Maritime piracy during the age of exploration inspires a great deal of romantic, idealized fiction. But like the American wild west, the actual historical era can’t possibly contain all of the stories that have been written about the period. Veteran fantasy authors Stephen J. Sullivan and Jean Rabe decided to solve that problem by creating a whole universe of sailing heroes called the Blue Kingdoms, and ended up submitting their creation for the Wizards of the Coast “Fantasy Setting Search” competition. They weren’t discouraged when Eberron was chosen as the new Dungeons and Dragons game world, so now Blue Kingdoms lives and breathes in the form of four short story anthologies. Blue Kingdoms: Buxom Buccaneers leaps off the shelf fully formed as a pleasant, diverting page-turner. The book is intended for a general adult audience, and while there’s fantasy violence and an amount of innuendo it’s not inappropriate for young adult readers.
One of the advantages of a fantasy setting is that historical accuracy can take a back seat to modern sensibilities regarding race and gender. So while the titular buccaneers of the anthology certainly don’t lack for prose sex appeal, the book is never juvenile or exploitative. In “Magic’s Price” by Kathleen Watness, the spell-casting skipper has lost a hand, but not in the way we imagine would usually happen to a pirate. Likewise in Jason Mical’s “Keva’s Six,” elves and dwarves stand in for whatever foreign peoples might be unwelcome at a frontier port. Every Blue Kingdoms book effectively takes the tropes of the pirate story and turns them on their bandanna-wrapped heads, and Buxom Buccaneers continues that tradition satisfyingly.
Easily the best story of the bunch of Sullivan’s own “Sisters in Arms,” a story of filial loyalty and female empowerment. Sullivan draws the reader into his sailing world subtly but insistently, and along the way the unusual gender of his fighting sailors ceases to be either a burden or a novelty. In a century where the word ‘feminist’ is no longer relevant, the best kind of fantasy fiction assigns roles without regard to sex, and Sullivan does that skillfully and convincingly.

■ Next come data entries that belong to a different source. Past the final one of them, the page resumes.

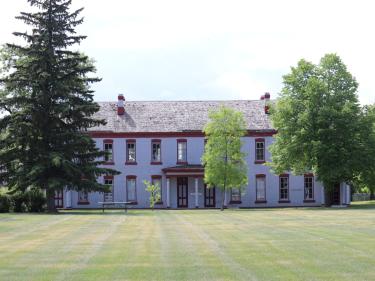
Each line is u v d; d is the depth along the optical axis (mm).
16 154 45406
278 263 15578
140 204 62531
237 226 27688
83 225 28984
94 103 46750
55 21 45156
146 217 36125
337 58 55312
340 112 52781
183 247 19125
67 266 15469
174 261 16125
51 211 46375
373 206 52969
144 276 13961
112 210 53375
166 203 62188
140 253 17750
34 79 44875
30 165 45562
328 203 56844
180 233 24141
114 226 28250
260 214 39219
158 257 16891
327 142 53062
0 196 46781
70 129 46281
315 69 55844
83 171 46156
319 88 53594
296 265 15211
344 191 62344
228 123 52781
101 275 14125
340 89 54906
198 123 63531
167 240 21344
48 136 45438
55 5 45156
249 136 63156
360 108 54875
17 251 18500
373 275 13750
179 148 62906
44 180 45344
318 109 53844
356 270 14383
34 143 45125
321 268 14711
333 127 53281
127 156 62719
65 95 45000
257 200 63156
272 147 56156
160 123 63406
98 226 28297
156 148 62875
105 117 63656
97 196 62250
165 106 65500
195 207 61875
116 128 62656
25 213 44062
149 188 57531
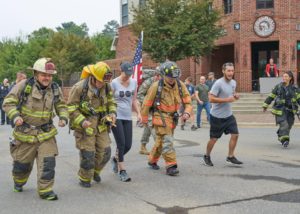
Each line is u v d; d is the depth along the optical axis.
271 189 6.91
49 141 6.38
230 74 8.39
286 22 26.23
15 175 6.64
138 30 24.70
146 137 10.29
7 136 14.60
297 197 6.46
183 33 23.95
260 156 10.06
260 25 26.45
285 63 26.33
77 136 6.95
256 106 23.03
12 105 6.18
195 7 24.36
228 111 8.62
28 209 5.93
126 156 10.04
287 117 11.51
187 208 5.95
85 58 42.69
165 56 24.42
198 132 15.37
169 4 24.27
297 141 12.78
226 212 5.76
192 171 8.28
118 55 37.56
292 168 8.59
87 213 5.77
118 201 6.30
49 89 6.37
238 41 26.95
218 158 9.68
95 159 7.19
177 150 10.98
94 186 7.18
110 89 7.09
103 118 6.99
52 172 6.37
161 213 5.76
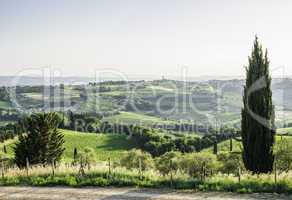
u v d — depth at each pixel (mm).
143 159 72312
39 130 47969
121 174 23000
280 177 20266
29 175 24109
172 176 21734
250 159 28969
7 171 26359
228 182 19969
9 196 18984
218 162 61625
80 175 22984
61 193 19234
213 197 17328
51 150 48094
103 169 24469
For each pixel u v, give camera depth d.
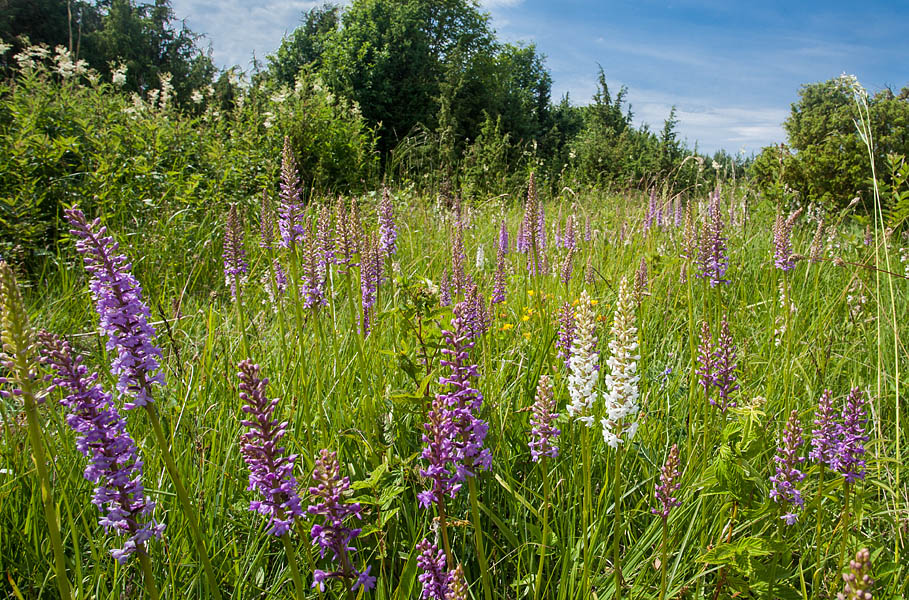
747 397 3.33
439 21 40.84
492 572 2.68
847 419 2.36
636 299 3.99
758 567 2.24
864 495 2.47
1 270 1.49
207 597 2.42
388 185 13.49
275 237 4.94
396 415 3.35
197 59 40.41
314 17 46.84
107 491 1.73
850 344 4.77
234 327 4.85
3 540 2.45
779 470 2.43
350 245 3.45
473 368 1.98
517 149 19.92
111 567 2.45
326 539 1.78
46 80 10.81
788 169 12.65
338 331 4.50
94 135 8.62
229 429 3.23
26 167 6.98
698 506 2.79
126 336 1.77
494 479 2.99
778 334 4.79
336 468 1.79
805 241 8.42
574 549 2.58
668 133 22.44
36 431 1.57
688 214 4.68
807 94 14.16
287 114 13.19
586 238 7.71
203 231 7.64
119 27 40.81
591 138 26.19
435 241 8.15
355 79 34.12
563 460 3.24
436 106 35.50
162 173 8.82
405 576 2.15
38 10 35.59
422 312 3.35
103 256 1.75
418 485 2.79
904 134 11.77
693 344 3.25
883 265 5.74
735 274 6.54
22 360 1.53
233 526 2.74
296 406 3.30
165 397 3.48
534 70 57.41
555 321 4.36
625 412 2.12
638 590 2.46
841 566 2.35
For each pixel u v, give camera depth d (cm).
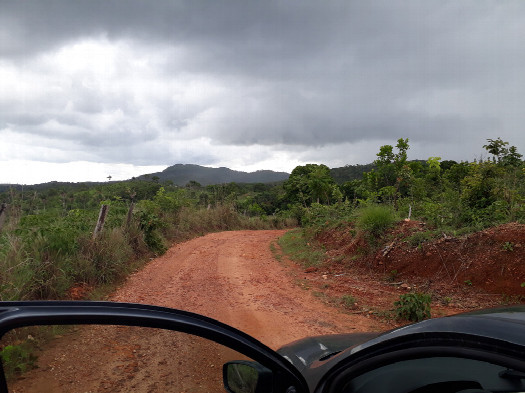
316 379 218
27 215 840
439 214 1020
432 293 779
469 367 156
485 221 935
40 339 138
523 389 140
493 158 1224
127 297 795
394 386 175
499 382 146
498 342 137
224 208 2700
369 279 926
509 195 1025
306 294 829
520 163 1191
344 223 1342
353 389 188
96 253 909
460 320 161
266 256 1340
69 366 140
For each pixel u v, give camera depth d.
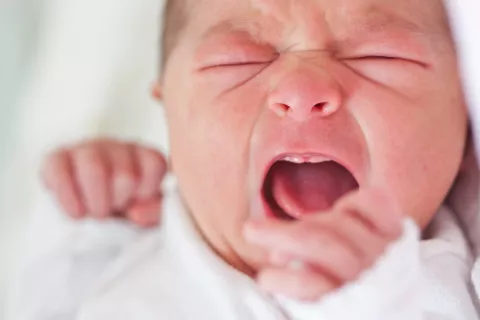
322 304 0.65
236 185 0.85
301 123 0.79
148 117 1.34
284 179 0.84
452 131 0.86
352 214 0.63
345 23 0.84
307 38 0.84
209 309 0.90
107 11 1.38
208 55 0.88
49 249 1.12
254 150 0.83
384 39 0.84
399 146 0.82
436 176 0.85
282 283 0.60
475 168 0.92
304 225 0.62
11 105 1.36
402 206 0.83
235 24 0.87
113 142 1.11
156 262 0.99
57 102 1.35
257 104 0.85
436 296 0.82
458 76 0.86
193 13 0.92
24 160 1.33
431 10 0.86
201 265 0.91
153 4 1.37
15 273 1.24
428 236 0.92
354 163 0.80
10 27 1.38
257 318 0.85
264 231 0.61
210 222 0.90
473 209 0.94
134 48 1.37
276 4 0.85
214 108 0.87
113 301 0.95
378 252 0.63
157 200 1.10
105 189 1.07
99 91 1.35
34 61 1.38
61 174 1.07
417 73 0.84
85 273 1.10
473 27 0.81
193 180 0.90
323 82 0.79
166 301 0.92
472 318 0.82
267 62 0.86
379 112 0.82
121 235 1.10
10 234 1.31
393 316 0.63
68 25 1.38
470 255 0.91
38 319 1.09
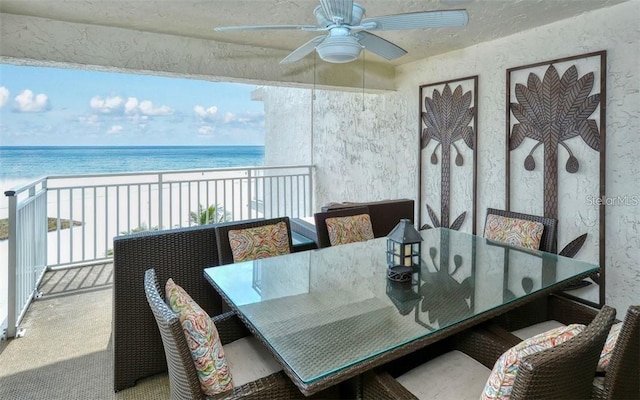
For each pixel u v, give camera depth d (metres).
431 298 1.96
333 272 2.38
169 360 1.45
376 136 5.06
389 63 4.52
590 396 1.25
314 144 6.39
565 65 3.04
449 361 1.71
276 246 2.77
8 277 2.80
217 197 5.18
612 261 2.83
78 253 5.90
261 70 3.84
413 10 2.72
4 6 2.68
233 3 2.64
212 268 2.38
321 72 4.20
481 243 2.98
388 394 1.36
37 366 2.45
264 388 1.38
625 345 1.22
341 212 3.27
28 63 3.04
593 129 2.89
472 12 2.83
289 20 2.96
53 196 8.47
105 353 2.62
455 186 4.03
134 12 2.81
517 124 3.40
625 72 2.71
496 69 3.56
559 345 1.07
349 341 1.54
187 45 3.46
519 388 1.00
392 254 2.27
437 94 4.16
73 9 2.74
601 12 2.80
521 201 3.41
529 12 2.85
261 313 1.80
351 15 1.91
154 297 1.41
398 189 4.76
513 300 1.90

The way that “Sisters in Arms” ends the book illustrates an ongoing problem with the whole series in that many of the short stories don’t spend enough time establishing the world for new readers. Even established fans of the series might have trouble following along with all the specialized dialogue and place names of the Blue Kingdoms, and without an existing tie-in or some other reference material, it’s easy to be distracted or lost. That’s only a minor complaint for what’s otherwise a satisfying read.
Blue Kingdoms: Buxom Buccaneers edited by Stephen J. Sullivan and Jean Rabe. Published 2008 by Walkabout Publishing, ISBN 978-0-9802086-5-8. 182 pages, softcover.